* _Extract_
You’ve probably heard that over half of Americans don’t have $1,000 in savings. That’s truly scary because life throws all sorts of financial curve balls at us all the time. If you ever, ever, ever, ever (ever, ever) want to be financially independent, step one is to build a rainy-day fund. This is your safety net. Don’t even think of investing in stocks or bonds or mutual funds or your friend’s amazing, can’t-lose business plan until you have a rainy-day fund firmly in place.
How much should be in your rainy-day fund? The experts say it should be six months’ worth of your living expenses. If you’re living paycheck to paycheck or paying off debt, then start with a smaller goal. Put $50 away each month and try to make it $100 a month as soon as you get a raise at work.
Our point is – just start saving. A big surprise expense is going to drop on you in the future. It may not be tomorrow or next week or next month, but none of us are immune.
Here are ten reasons why you need a rainy-day fund:
- Car Repair – You’re driving down the highway, singing your heart out to Katy Perry’s latest hit, when suddenly your car starts to rattle. You manage to pull it onto the side of the road just as smoke begins curling from beneath your hood. The average car repair is $500 to $600. If you don’t have that money, how are you going to get to work?

* _Extracted information_
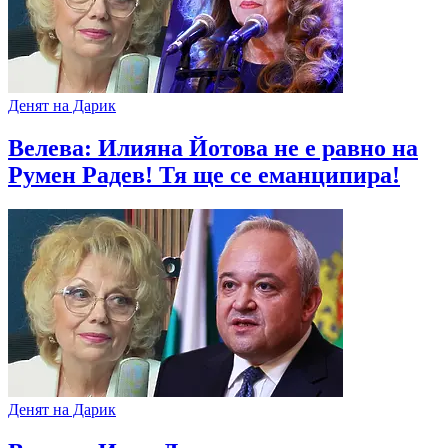
Денят на Дарик
Велева: Илияна Йотова не е равно на
Румен Радев! Тя ще се еманципира!
Денят на Дарик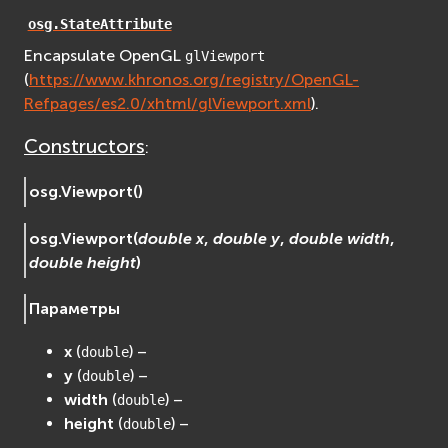
osgDB
osg.StateAttribute
osgGA
Encapsulate OpenGL
glViewport
osgParticle
(
https://www.khronos.org/registry/OpenGL-
osgShadow
Refpages/es2.0/xhtml/glViewport.xml
).
osgText
Constructors
:
osgUtil
osgViewer
osg.
Viewport
(
)
Фаиловая система (File System)
fs
osg.
Viewport
(
double
x
,
double
y
,
double
width
,
ios
double
height
)
Сеть (Network)
Параметры
EVremoted
x
(
) –
double
y
(
) –
double
width
(
) –
double
height
(
) –
double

* _Exercise tasks_
• 1. According to the rainy-day fund text, how much money do the experts say the fund should hold?
• 2. Continue the text on rainy-day funds from the point where it stops.

* _Answers for the exercise_
• 1. Six months' worth of your living expenses.

• 2.
- Hours Cut at Work – Your office just lost a big client, or sales are down. Your boss needs to cut your hours but promises it won’t be permanent. That isn’t exactly reassuring. How are you supposed to pay the mortgage or the rent on half your income?
- Job Loss – What’s worse than having your hours cut? How about losing your job altogether? Overnight, you’ve just lost all your income. Somehow you doubt your landlord will let you skip your rent payment until you get a new job.
- House Problems – Your fridge has been on its last legs for some time now and finally gives up the ghost. Even a modest fridge is going to set you back $500. You don’t want to have to survive on ramen for the rest of your life, so are you going to have to put it on your credit card?
- Health Emergency – The oncologist has reviewed all of your test results, and she has good news. It isn’t cancer. You’re so relieved, but all that testing added up. Your deductible is $3,000. Where is that money going to come from?
- Loss of a Family Member – You mom passed away, and though she left behind a lot of amazing memories and wisdom, she was never a good saver. You and your siblings all pitch in to cover the funeral expenses, and you take the week off work, unpaid, to give yourself time to emotionally heal.
- Surprise Trip – Your father fell down the stairs and broke his hip. You volunteer to take care of him for a week as he recovers. Fortunately, you have enough vacation time saved up, but you still have to pay $500 for the round trip flight, since he lives on the other side of the country.
- Ticket or Fine – You were hardly speeding at all, but the police officer must have a quota. Suddenly, you’re holding a $200 ticket in your hand. Can you brush it off as bad karma, or are you suddenly worried about whether you can pay the ticket and make your rent?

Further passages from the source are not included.